#### Quoted text ####

Re: Google Summer of Code 2018: Call for mentors and ideas

2018-01-18 Thread Joseph Myers
On Thu, 18 Jan 2018, Eric Gallager wrote:

> Would it make sense to recycle old GSoC projects that never got
> completed? I'm wondering about the "replace libiberty with gnulib" one

I'd like to see that finished, but I'm not convinced it makes a good GSoC 
project, given how it involves tricky portability and build system issues 
and the need to test for lots of different configurations including 
Canadian crosses.  It would really need someone particularly interested in 
that area, and a build machinery maintainer actively involved.

-- 
Joseph S. Myers
jos...@codesourcery.com


Re: Google Summer of Code 2018: Call for mentors and ideas

2018-01-18 Thread Eric Gallager
On 1/17/18, Martin Jambor  wrote:
> Hi,
>
> following a discussion at IRC about an upcoming deadline to register GCC
> as an independent organization for Google Summer of Code 2018 (GSoC), I
> have volunteered to serve as the org-admin for GCC if:
>
>   - there is not another volunteer (so step up if you are!),
>
>   - the community does not object (so let me and/or the steering
> committee know if you think I am not the right person!), and
>
>   - we have at least 4 good project ideas together(!) with willing
> mentors by next Monday January 22 (the deadline is on Tuesday).  I
> will be very happy if we have more.
>
> There are project ideas on our GSoC wiki page
> (https://gcc.gnu.org/wiki/SummerOfCode) but those are not associated
> with a willing mentor and it is basically an idea dump, it is often not
> clear how up to date the proposals are and often they are just a bit too
> terse.
>
> Therefore I would like to ask all seasoned GCC contributors who would
> like to mentor a GSoC student to send a reply to this thread with their
> idea for a project.  If you have an idea but you do not want to be a
> mentor then I will consider it only if it is really interesting, really
> specific (e.g. improving -O2 -g *somehow* is not specific) and I would
> have to be reasonably confident I'd find a good mentor for it.  So far I
> have the following ideas from the IRC discussion:
>
> 1) Jakub is willing to mentor (with someone from GDB but I reckon that
>we will find someone) a project implementing OMPD.

#### Supplied material ####

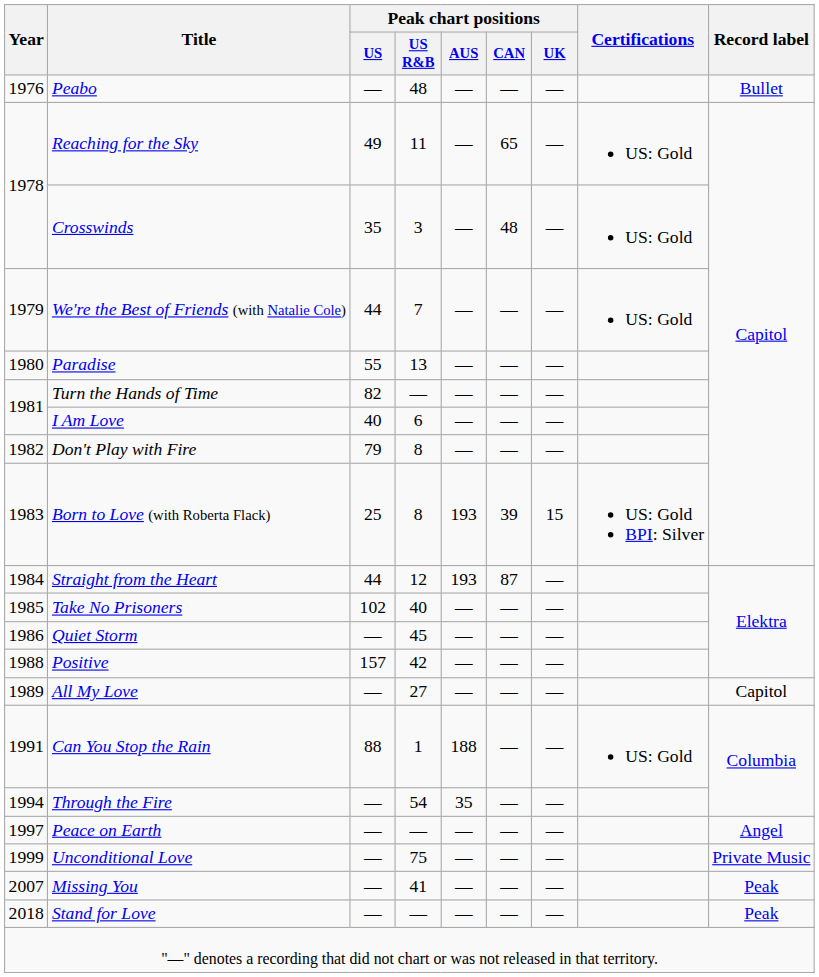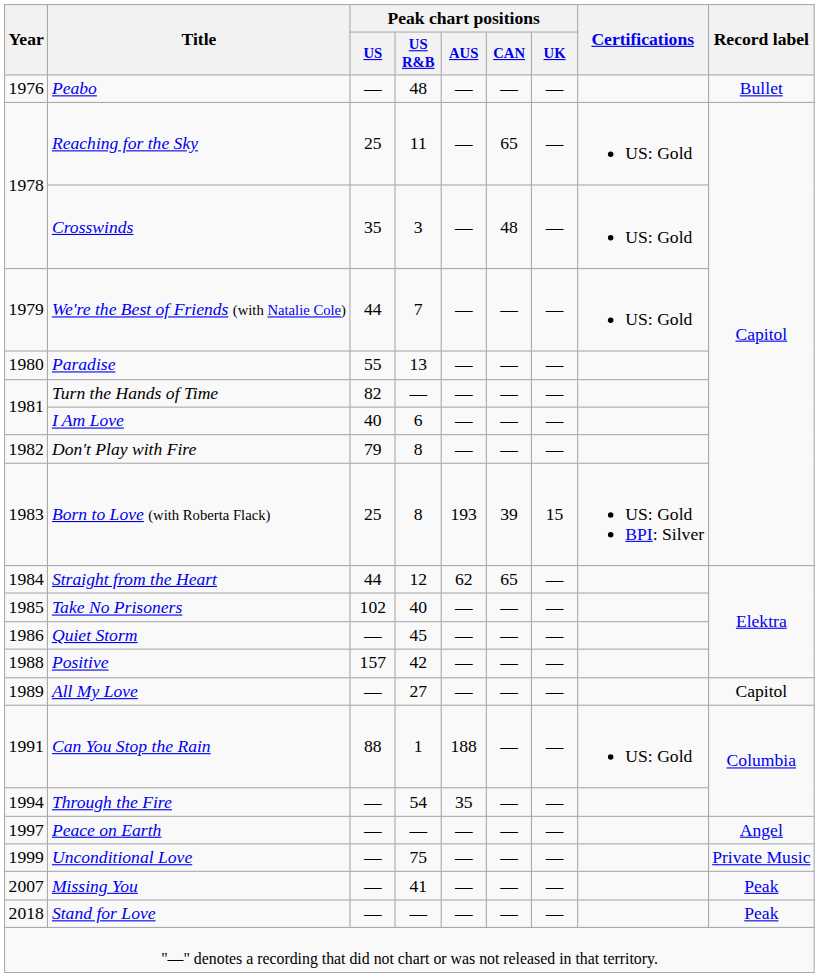Reaching for the Sky | Peak chart positions / US: 49 -> 25
Straight from the Heart | Peak chart positions / AUS: 193 -> 62
Straight from the Heart | Peak chart positions / CAN: 87 -> 65
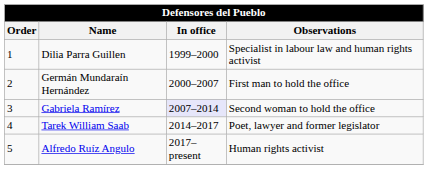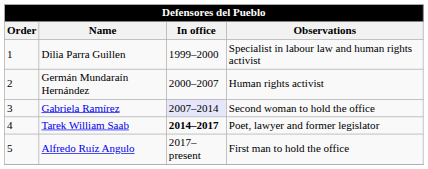Germán Mundaraín Hernández | Observations: First man to hold the office -> Human rights activist
Tarek William Saab | In office: normal -> bold
Alfredo Ruíz Angulo | Observations: Human rights activist -> First man to hold the office
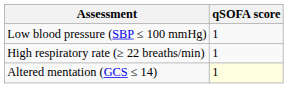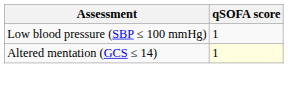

####

* [Stated goal A] List the conditions that the GSoC mailing-list thread gives for Martin Jambor serving as the org-admin for GCC.
* [Stated goal B]
Using the GSoC mailing-list thread, mark each statement yes or no and quote the words that decide it:
(i) The deadline to register GCC falls on a Monday.
(ii) Joseph Myers believes replacing libiberty with gnulib would make a good GSoC project.
(iii) Jakub is willing to mentor a project implementing OMPD.
* [Stated goal C] Carry the GSoC mailing-list thread on from the point where it stops.

* [Task output A]
- There is not another volunteer.
- The community does not object.
- There are at least 4 good project ideas together with willing mentors by next Monday, January 22.

* [Task output B]
(i) No: "the deadline is on Tuesday"
(ii) No: "I'm not convinced it makes a good GSoC project"
(iii) Yes: "Jakub is willing to mentor"

* [Task output C]
>
> 2) Martin Liška is willing to mentor either:
>2a) -fsanitize=type (He provided URL https://reviews.llvm.org/D32197
>but it gives me a 404 error) or its prototype, or
>2b) bash code completion like:
>
> http://blog.llvm.org/2017/09/clang-bash-better-auto-completion-is.html
>but frankly I am afraid it is too small to be a GSoC project, or
>2c) textual representation of LTO stream a.k.a. lto-dump tool
>
> 3?) Joseph Myers brought up idea to do "built-in functions for TS 18661
> floating-point functions - which has the feature that there are a
> lot of similar built-in functions for C99/C11 functions to serve as
> a guide for how to implement things)" ...Joseph, would you be
> willing to mentor it?
>
> Please send me your idea for a project you'd like to mentor.  Also feel
> free to comment on other proposals including those above.  I intend to
> put successful project ideas from this thread into a prominent position
> on the wiki page.  Remember, I want at least four plausible ones with
> willing mentors until Monday, January 22nd 23:59 CET.
>
> All sorts of information are available from the GSoC web page at
> https://summerofcode.withgoogle.com/, for example guides for mentors are
> at
> https://developers.google.com/open-source/gsoc/resources/guide#mentor_manual
>
> Thanks,
>
> Martin
>

Would it make sense to recycle old GSoC projects that never got
completed? I'm wondering about the "replace libiberty with gnulib" one


Re: Google Summer of Code 2018: Call for mentors and ideas

2018-01-18 Thread Martin Liška
On 01/17/2018 06:54 PM, Martin Jambor wrote:
> Hi,
> 
> following a discussion at IRC about an upcoming deadline to register GCC
> as an independent organization for Google Summer of Code 2018 (GSoC), I
> have volunteered to serve as the org-admin for GCC if:

Hello.

I would like to thank you Martin that I decided to take care of GSoC.
Hopefully we'll find some newcomers for the projects.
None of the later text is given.